- Born: Nerea Irigoyen Vergara 1981 (age 44–45)
- Education: University of Navarra (BSc); Autonomous University of Madrid (PhD);
- Scientific career
- Fields: Virology
- Workplaces: University of Cambridge; University of Trieste; CNB-CSIC;
- Thesis: Analysis of the assembly and maturation processes of the Infectious Bursal Disease Virus capsid (2009)
- Doctoral advisor: José Francisco Rodríguez Aguirre
- Website: www.bio.cam.ac.uk/staff/nerea-irigoyen

= Nerea Irigoyen =

Virologist

Nerea Irigoyen Vergara (Zaragoza, Spain, 1981) is a virologist specialized in Zika virus. She leads a research group at the Department of Pathology of Cambridge University, in the UK.

== Career and research ==
Nerea Irigoyen studied Pharmacy at the University of Navarra, and carried out her PhD at CNB-CSIC in Madrid, Spain, under the supervision of José Francisco Rodríguez and José Ruiz Castón. During her predoctoral studies, she spent several months abroad in Trieste, Italy, and Cambridge, UK. After graduating, she moved to the University of Cambridge to work as a Sir Henry Wellcome postdoctoral researcher in Professor Ian Brierley's group in the Virology Division, where she also coordinated a project funded by the Medical Research Council.

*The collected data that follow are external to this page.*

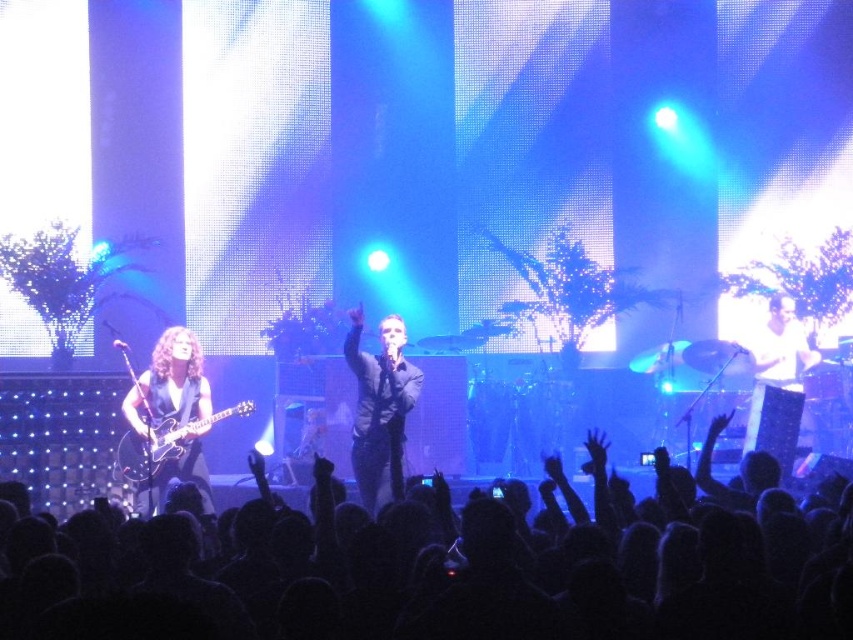
You are a photographer at the concert. You want to capture a photo that includes both the black fabric crowd at center and the black matte suit at center. Which one should you focus on first to ensure both are in the frame?

The black fabric crowd at center is located below the black matte suit at center, so you should focus on the black matte suit at center first to ensure both are in the frame.

You are a photographer at the concert and want to capture the entire black fabric crowd at center and black matte suit at center in a single frame. Which object should you focus on to ensure both are in the shot?

Since the black fabric crowd at center is wider than the black matte suit at center, you should focus on the black fabric crowd at center to ensure both objects are included in the frame.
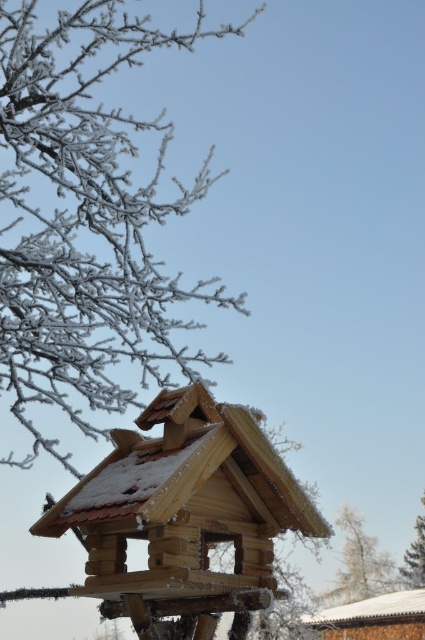
Question: Can you confirm if wooden hut at lower right is smaller than white frosty tree at lower right?

Choices:
 (A) yes
 (B) no

Answer: (B)

Question: Which of the following is the farthest from the observer?

Choices:
 (A) (79, 116)
 (B) (407, 552)

Answer: (B)

Question: In this image, where is wooden hut at lower center located relative to wooden hut at lower right?

Choices:
 (A) above
 (B) below

Answer: (A)

Question: Does wooden hut at lower center have a larger size compared to wooden hut at lower right?

Choices:
 (A) yes
 (B) no

Answer: (A)

Question: Estimate the real-world distances between objects in this image. Which object is closer to the frosted branches at upper left?

Choices:
 (A) frosty wood tree at upper left
 (B) wooden hut at lower right
 (C) white frosty tree at lower right
 (D) wooden hut at lower center

Answer: (D)

Question: Which point appears closest to the camera in this image?

Choices:
 (A) (408, 552)
 (B) (360, 540)
 (C) (379, 614)

Answer: (B)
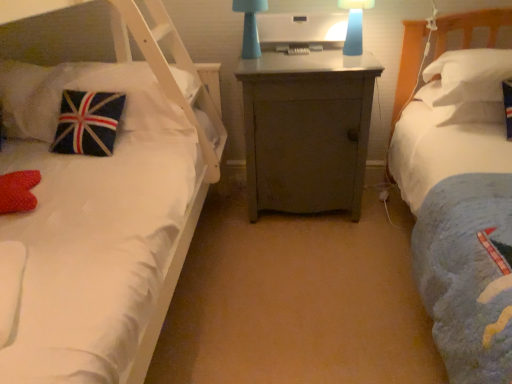
Question: From a real-world perspective, is gray matte cabinet at center physically located above or below velvet union jack pillow at left, which is counted as the 1th pillow, starting from the left?

Choices:
 (A) below
 (B) above

Answer: (A)

Question: Is gray matte cabinet at center bigger or smaller than velvet union jack pillow at left, which is counted as the 1th pillow, starting from the left?

Choices:
 (A) big
 (B) small

Answer: (A)

Question: Estimate the real-world distances between objects in this image. Which object is closer to the matte blue lamp at center, the second bedside lamp when ordered from right to left?

Choices:
 (A) white soft pillow at right, placed as the second pillow when sorted from left to right
 (B) white soft pillow at right, the third pillow when ordered from left to right
 (C) blue matte lampshade at upper center, which ranks as the second bedside lamp in left-to-right order
 (D) velvet union jack pillow at left, positioned as the 3th pillow in right-to-left order
 (E) gray matte cabinet at center

Answer: (E)

Question: Estimate the real-world distances between objects in this image. Which object is farther from the gray matte cabinet at center?

Choices:
 (A) matte blue lamp at center, the second bedside lamp when ordered from right to left
 (B) velvet union jack pillow at left, positioned as the 3th pillow in right-to-left order
 (C) white soft pillow at right, placed as the second pillow when sorted from left to right
 (D) white soft pillow at right, the third pillow when ordered from left to right
 (E) blue matte lampshade at upper center, which is counted as the first bedside lamp, starting from the right

Answer: (B)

In 2018, she established her own research group, to explore a new technique to explore cells infected by Zika, and other virus like coronavirus and retrovirus. With the start of the COVID-19 pandemic, her group concentrated its efforts on the investigation of SARS-CoV-2, and developed novel pharmacological strategies against this type of infections.

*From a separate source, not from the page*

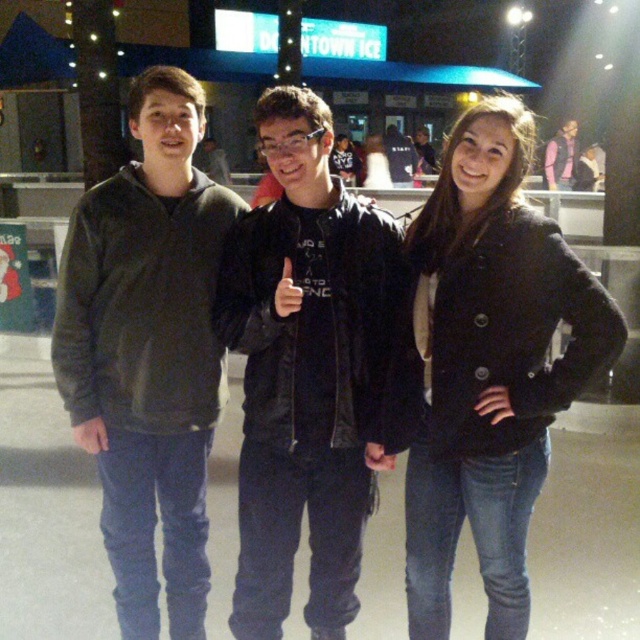
You are trying to locate the black fuzzy coat at center in the image. According to the coordinates provided, where exactly would you find it?

The black fuzzy coat at center is located at point coordinates of 0.573 on the x axis and 0.759 on the y axis.

You are taking a photo of the black fuzzy coat at center and the pink fabric shirt at center. Which one is positioned to the left in the image?

The black fuzzy coat at center is to the left of the pink fabric shirt at center.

In 2023, Irigoyen received a Wellcome Trust Career Development Award to support her work as an independent investigator, and widen the current understanding of neuropathogenesis and neurotropism induced by the Zika virus. This £2.6 million grant will also contribute to pandemic preparedness, amid the advancement of diseases like zika, dengue, and West-Nile in non-endemic regions as a consequence of the climate crisis.

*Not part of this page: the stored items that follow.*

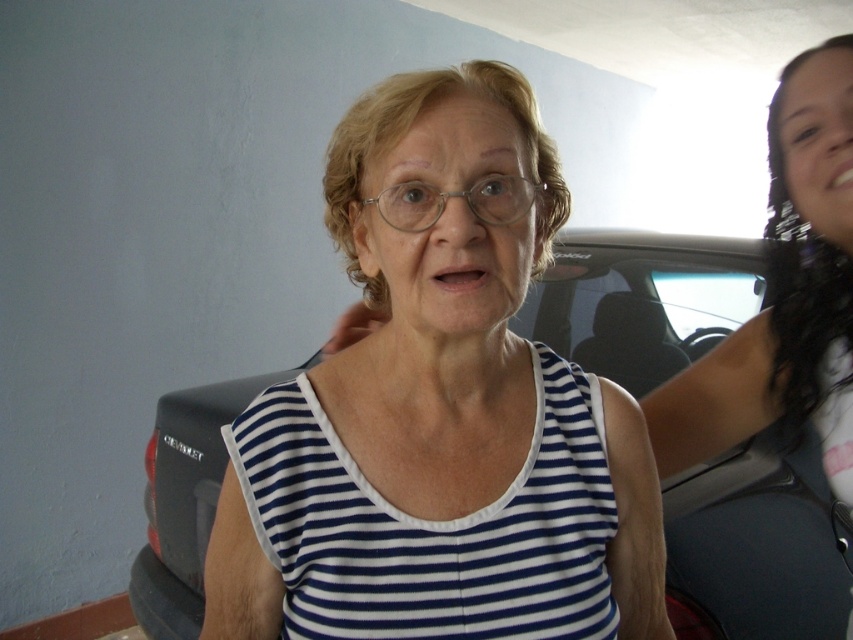
Can you confirm if metallic gray car at center is smaller than white striped tank top at center?

No, metallic gray car at center is not smaller than white striped tank top at center.

Does metallic gray car at center have a greater width compared to white striped tank top at center?

Correct, the width of metallic gray car at center exceeds that of white striped tank top at center.

Which is behind, point (630, 372) or point (851, 332)?

Positioned behind is point (630, 372).

Image resolution: width=853 pixels, height=640 pixels. I want to click on metallic gray car at center, so click(757, 545).

Does metallic gray car at center have a lesser width compared to blue and white striped tank top at center?

No, metallic gray car at center is not thinner than blue and white striped tank top at center.

This screenshot has width=853, height=640. What are the coordinates of `metallic gray car at center` in the screenshot? It's located at (757, 545).

Does blue and white striped tank top at center appear on the right side of white striped tank top at center?

Incorrect, blue and white striped tank top at center is not on the right side of white striped tank top at center.

Which is behind, point (502, 532) or point (793, 252)?

The point (793, 252) is behind.

Between point (543, 488) and point (836, 307), which one is positioned in front?

Point (543, 488) is more forward.

Where is `blue and white striped tank top at center`? blue and white striped tank top at center is located at coordinates (433, 528).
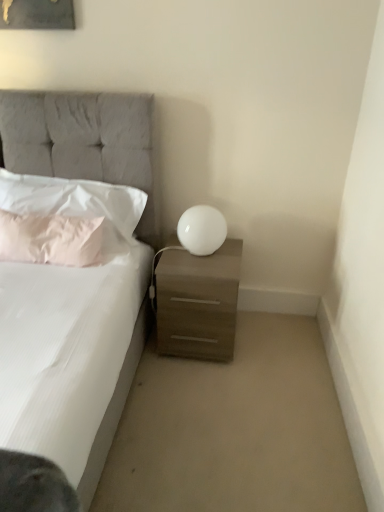
Question: Is white glossy sphere at right in front of or behind matte wood nightstand at lower right in the image?

Choices:
 (A) front
 (B) behind

Answer: (B)

Question: Based on their positions, is white glossy sphere at right located to the left or right of matte wood nightstand at lower right?

Choices:
 (A) left
 (B) right

Answer: (B)

Question: Which object is positioned closest to the tufted fabric bed at upper left?

Choices:
 (A) white glossy sphere at right
 (B) white fabric pillow at left, which ranks as the 1th pillow in top-to-bottom order
 (C) pink fabric pillow at left, positioned as the 1th pillow in bottom-to-top order
 (D) matte wood nightstand at lower right

Answer: (B)

Question: Which of these objects is positioned farthest from the pink fabric pillow at left, arranged as the second pillow when viewed from the top?

Choices:
 (A) white glossy sphere at right
 (B) matte wood nightstand at lower right
 (C) tufted fabric bed at upper left
 (D) white fabric pillow at left, positioned as the 2th pillow in bottom-to-top order

Answer: (A)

Nerea Irigoyen is also one of the founding members of the Society of Spanish Researchers in the UK (SRUK/CERU), an association that promotes communication between Spanish researchers living and working in the United Kingdom, as well as coordinates science communication and policy actions to bridge the gap with Spanish authorities and the general public.

== Academic publications (selection) ==

- Zika viruses encode 5′ upstream open reading frames affecting infection of human brain cells. Nature Communications, 2024.
- Manipulation of the unfolded protein response: A pharmacological strategy against coronavirus infection. PLoS Pathogens, 2021.
- Small-molecule inhibition of METTL3 as a strategy against myeloid leukaemia. Nature, 2021.
- Hybrid gene origination creates human-virus chimeric proteins during infection. Cell, 2020.
- An upstream protein-coding region in enteroviruses modulates virus infection in gut epithelial cells. Nature Microbiology, 2019.